Of great artistic value is the fresco by Bronzino depicting the Martyrdom of St. Lawrence (1569) is a Mannerist study of the human body.
4. Old Sacristy
The Old Sacristy, is considered to be “the first accomplished cultural and artistic message of the early Renaissance” — which alone is enough to rank the church on the list of must-sees! The space came to be called the “Old Sacristy” after a new one was begun in 1510 on the other side of S. Lorenzo’s transept (Nuova Sagrestia - anchor). As you walk up the main aisle (nave) it will be on the left hand side, and it is said that “it set the tone for the development of a new style of architecture that was built around proportion, the unity of elements, and the use of the classical orders.”

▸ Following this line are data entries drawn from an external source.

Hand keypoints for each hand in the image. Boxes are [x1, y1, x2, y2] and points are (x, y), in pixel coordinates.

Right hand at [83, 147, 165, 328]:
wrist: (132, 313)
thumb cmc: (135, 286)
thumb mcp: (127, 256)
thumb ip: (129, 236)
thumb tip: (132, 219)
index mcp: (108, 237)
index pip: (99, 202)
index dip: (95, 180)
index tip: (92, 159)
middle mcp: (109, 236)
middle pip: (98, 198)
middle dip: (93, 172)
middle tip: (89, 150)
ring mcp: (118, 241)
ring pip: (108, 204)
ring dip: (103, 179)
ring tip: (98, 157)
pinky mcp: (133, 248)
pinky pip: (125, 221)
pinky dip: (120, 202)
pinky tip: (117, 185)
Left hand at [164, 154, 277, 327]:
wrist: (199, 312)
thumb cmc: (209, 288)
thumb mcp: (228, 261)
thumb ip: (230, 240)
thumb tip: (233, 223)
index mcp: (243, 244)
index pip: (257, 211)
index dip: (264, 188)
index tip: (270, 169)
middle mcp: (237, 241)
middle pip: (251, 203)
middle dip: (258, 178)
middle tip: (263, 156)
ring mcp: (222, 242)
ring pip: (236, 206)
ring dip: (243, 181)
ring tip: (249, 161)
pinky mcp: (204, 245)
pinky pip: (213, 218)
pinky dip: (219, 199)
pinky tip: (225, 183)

Another great artist whose contribution was immense towards the completion of the Old Sacristy, as well as many other pieces in the main nave, was Donatello. It you follow an itinerary for Donatello and his many masterpieces spread throughout Florence, you have to make San Lorenzo one of your main stops! Especially here, he worked between the years 1428 and 1443, creating polychrome stuccos which unfold within the Brunelleschi’s design. Inside Brunelleschi's geometrically precise Old Sacristy, there are eight tondi (circular reliefs) by Donatello depicting the Evangelists and scenes from the life of St. John.
One of the more enchanting aspects of the transept is the small planetarium painted on the inside of the dome, some have suggested that it reproduces the actual placement of this celestial satellites above Florence in July 1442. The dark blue background is the stage for an arrangement of the moon, planets and stars accurately portraying the night sky.
5. Medici Chapels
San Lorenzo is the burial place of the Medici family, in what are called the Medici Chapels which you enter into through the back of the church.

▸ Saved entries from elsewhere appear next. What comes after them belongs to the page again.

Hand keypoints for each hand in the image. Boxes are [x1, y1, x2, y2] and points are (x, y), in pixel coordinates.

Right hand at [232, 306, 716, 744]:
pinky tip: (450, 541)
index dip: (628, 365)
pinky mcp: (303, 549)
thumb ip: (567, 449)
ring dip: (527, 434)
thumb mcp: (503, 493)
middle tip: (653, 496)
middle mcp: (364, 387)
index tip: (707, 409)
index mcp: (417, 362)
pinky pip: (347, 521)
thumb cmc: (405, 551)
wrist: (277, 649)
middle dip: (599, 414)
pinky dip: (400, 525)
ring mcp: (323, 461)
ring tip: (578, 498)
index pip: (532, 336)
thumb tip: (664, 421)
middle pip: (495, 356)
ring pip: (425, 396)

The project of building a proper family mausoleum was conceived in 1520, when Cardinal Giulio de Medici, the future Pope Clemens VII, wished to build a place to house and glorify his ancestors.
Enter through the back of the San Lorenzo Church, the chapels are divided into three distinct parts: the crypt, the Cappella dei Principi (Chapel of the Princes) and the New Sacristy. Read here for more information about the contents of the chapels.
a mausoleum or mortuary chapel for members of the Medici family
Of all the places in Florence associated with Michelangelo, this is perhaps the most intriguing: here you will find his sculptures for the tombs of Lorenzo and Giuliano Medici (in the New Sacristy).
Chapel of Princes
marvelous inlaid marble designs
The walls are covered in a stunning arrangement of colored marbles and semi-precious stone. The intense craftsmanship required to execute a commission of this size pushed the Grand Ducal to establish the hardstone workshop, the Opificio delle Pietre Dure. The art of commessi, as it was called in Florence, consists of assembled fragments of stones to form intricate designs.